Universities are invaluable to the national economy and important anchor institutions in their regions. In 2021-22 around 285 higher education providers across the UK hosted 2.9m students and contributed £71bn to UK GDP
However, both the UK’s regions and our universities are facing times of change and challenge, leading to the question: can our universities make an even greater contribution to the places where they are based and strengthen themselves and their financial position in the process?

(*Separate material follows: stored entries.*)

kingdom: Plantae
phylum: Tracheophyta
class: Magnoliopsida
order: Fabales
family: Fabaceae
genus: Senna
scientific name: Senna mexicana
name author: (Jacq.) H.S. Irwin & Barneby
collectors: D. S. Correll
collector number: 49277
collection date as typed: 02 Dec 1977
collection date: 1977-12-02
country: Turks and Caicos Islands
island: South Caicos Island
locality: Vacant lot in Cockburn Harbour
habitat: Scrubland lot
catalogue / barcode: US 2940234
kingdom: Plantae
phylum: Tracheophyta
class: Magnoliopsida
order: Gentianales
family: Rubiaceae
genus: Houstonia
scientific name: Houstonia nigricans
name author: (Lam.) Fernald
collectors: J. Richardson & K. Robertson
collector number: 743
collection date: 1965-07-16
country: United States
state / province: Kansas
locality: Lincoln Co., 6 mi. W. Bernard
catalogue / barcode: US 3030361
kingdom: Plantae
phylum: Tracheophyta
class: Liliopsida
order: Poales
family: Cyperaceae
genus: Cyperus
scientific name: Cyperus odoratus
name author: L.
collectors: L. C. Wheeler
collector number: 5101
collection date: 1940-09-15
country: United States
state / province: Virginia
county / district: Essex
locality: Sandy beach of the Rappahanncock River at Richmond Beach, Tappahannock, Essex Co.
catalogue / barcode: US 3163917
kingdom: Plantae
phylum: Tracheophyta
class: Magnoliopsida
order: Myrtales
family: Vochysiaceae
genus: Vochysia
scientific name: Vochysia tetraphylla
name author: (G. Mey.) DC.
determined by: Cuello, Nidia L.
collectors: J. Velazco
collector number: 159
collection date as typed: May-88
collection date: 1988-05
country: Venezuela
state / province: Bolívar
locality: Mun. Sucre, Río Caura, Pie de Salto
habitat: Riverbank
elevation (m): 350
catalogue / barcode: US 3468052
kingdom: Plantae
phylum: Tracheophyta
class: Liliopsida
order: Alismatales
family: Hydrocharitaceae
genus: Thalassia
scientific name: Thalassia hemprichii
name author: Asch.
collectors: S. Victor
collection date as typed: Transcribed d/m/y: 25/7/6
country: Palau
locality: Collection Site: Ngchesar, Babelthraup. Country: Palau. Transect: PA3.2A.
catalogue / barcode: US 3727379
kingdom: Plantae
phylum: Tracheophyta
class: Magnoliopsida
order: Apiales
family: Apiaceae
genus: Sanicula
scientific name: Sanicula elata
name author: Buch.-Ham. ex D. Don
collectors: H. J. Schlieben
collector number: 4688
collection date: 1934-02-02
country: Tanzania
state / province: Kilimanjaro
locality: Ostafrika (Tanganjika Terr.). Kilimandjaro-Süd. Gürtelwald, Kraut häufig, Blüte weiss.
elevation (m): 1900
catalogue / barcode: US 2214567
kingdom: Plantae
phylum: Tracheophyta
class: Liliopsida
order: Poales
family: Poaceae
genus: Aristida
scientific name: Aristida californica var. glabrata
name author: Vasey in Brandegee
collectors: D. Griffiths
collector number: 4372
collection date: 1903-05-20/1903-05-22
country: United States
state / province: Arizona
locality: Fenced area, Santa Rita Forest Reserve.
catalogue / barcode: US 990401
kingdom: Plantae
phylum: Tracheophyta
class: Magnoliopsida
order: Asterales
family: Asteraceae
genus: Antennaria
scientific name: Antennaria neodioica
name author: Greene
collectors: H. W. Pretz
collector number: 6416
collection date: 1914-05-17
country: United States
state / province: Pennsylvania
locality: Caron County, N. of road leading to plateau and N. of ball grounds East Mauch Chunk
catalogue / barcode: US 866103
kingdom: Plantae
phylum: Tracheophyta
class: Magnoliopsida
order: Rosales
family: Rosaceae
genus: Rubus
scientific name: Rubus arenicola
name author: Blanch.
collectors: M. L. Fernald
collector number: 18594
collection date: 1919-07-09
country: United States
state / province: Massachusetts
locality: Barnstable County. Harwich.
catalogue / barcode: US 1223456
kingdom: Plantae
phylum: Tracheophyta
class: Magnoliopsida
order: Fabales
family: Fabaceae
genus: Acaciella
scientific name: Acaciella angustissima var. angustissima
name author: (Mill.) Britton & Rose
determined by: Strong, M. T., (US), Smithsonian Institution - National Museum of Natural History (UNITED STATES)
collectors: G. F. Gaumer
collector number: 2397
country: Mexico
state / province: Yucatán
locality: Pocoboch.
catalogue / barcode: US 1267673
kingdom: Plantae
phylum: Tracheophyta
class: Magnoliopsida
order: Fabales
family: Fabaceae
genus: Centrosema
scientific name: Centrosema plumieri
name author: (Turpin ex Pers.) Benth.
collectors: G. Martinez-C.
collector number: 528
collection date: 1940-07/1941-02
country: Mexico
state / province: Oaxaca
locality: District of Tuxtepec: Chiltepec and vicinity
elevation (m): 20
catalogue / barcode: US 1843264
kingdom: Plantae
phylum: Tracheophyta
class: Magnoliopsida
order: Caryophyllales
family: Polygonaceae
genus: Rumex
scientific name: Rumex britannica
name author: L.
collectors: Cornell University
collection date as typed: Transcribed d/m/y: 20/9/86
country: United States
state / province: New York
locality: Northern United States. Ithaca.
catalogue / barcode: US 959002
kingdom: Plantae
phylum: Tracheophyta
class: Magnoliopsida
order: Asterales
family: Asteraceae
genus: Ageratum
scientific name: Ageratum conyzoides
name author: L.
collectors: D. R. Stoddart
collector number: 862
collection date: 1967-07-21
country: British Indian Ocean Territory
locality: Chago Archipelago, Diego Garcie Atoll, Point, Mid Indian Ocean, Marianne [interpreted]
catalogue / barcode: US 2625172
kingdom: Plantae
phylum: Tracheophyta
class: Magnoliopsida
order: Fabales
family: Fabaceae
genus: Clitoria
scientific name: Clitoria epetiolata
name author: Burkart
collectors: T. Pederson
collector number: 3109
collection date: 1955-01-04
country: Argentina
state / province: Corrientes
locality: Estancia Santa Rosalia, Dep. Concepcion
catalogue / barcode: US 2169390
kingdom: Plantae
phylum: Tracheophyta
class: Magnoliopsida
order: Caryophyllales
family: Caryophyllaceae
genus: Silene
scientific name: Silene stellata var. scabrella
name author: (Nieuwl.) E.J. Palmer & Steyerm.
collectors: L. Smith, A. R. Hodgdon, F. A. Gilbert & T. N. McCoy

That question is at the heart of a new Lloyds Banking Group (LBG) and PwC project, which aims to find the brightest examples of university value propositions delivering positive local impact (here and overseas). We will identify prerequisites, lessons learned and success factors to unlock how initiatives can be scaled up. LBG has a banking relationship with over 70% of the UK Higher Education (HE) sector. PwC’s wealth of experience in the sector has seen us work with over a third of UK universities more recently. Both understand the complex and multifaceted challenges buffeting the sector, which have been exacerbated in this academic year by student numbers – especially international – that are significantly below plans for many institutions. This, combined with inflationary pressures, sees a large proportion of universities projecting a deficit this year. Therefore, the sector is justifiably reflecting deeply on financial sustainability and institutional risk.
But our conversations with Higher Education Institutions (HEIs) show a clear appetite to both improve their financial stability and deliver greater value for their cities and regions, through student outcomes and increasingly through broader economic impact. HEIs already, of course, deliver significant economic benefits both locally and nationally from those producing internationally excellent Research and Development (R&D), facilitating innovation and crowding in new investment, to others contributing to local regeneration and community wellbeing.
UK cities and regions are enjoying ever-greater devolution of resources and decision-making from Westminster. With Labour’s manifesto committing to widening and deepening English devolution and resetting the UK Government’s relationship with Wales, Scotland and Northern Ireland, this is set to continue. The change in government also brings the opportunity for places to develop local growth plans aligned with unique local values and heritage, business and community needs, existing industrial strengths and future growth opportunities. Universities can – and should – be central to shaping such strategies. Previous examples, like South Yorkshire Mayoral Combined Authority’s Plan for Good Growth, build on local history and strengths and seek to tackle long-term challenges to boost productivity including by better connecting the University of Sheffield and Sheffield Hallam University.
Historically, there has been an emphasis on monetising R&D by spinning out companies and commercialising IP as one lever for universities to generate income and support local economies. Considerable work has already been done on this, but opportunities remain for universities to better exploit such assets (like those highlighted in the Independent review of university spin-out companies). This opportunity is present whatever the R&D sectoral or thematic focus is.
Dundee University has recently risen to the top of the Octopus Ventures 2023 Entrepreneurial Impact Rankings, partly due to one of the largest ever UK university exits in Exscientia. By replicating their deep focus on high-growth-potential spinouts and university-linked start-ups and anchoring as many in the city as possible, other regions and cities can generate benefits for both the local economy and individual, institutional finances.
However, maximising and anchoring R&D value is just one path towards growing and diversifying university income streams while contributing to local economic growth. Others are less well-trodden. For example, Birmingham City University’s BCU Advantage programme supports local SMEs to grow, while the University of Derby works with Rolls Royce on projects like training nuclear submarine engineers, most of whom remain in the region. We also want to uncover the critical success factors for HEI collaborations with other anchor institutions (CLES’ Birmingham Anchor Network is an interesting model) and for cultivating effective dialogue with the private sector, including potential investors.
Lloyds and PwC held a HE roundtable in May at UKREiiF, the annual Leeds-based real estate, infrastructure and investment forum. Some interesting messages emerged, including the benefits of strategic local partnerships to transform estates to meet Net Zero and fit future educational needs. However, with such diversity across UK HE and local economies, one size doesn’t fit all. Different universities have different roles in different places.
With this project, we will showcase ideas and develop tools to support universities’ (continued) role at the heart of regional economies and communities. PwC will also shortly be sharing its “Framework for Growth” with insights from over 1,200 business leaders about priorities for improving growth and how we collaborate to achieve this.
Some questions we plan to explore are:
- What are the best models for strategic Higher Education collaboration and networks to drive growth and create efficiencies? Can they be scaled up?
- Which factors like specific infrastructure and relationships are essential to underpin successful university, regional and/or private sector collaborations?
- Can universities and their partners exploit and integrate emerging technologies being developed around the world to support innovation, drive business growth, increase public sector productivity and create high-quality jobs in local economies?
- How can universities balance the demand for graduates to meet local business and industry needs with other priorities and opportunities?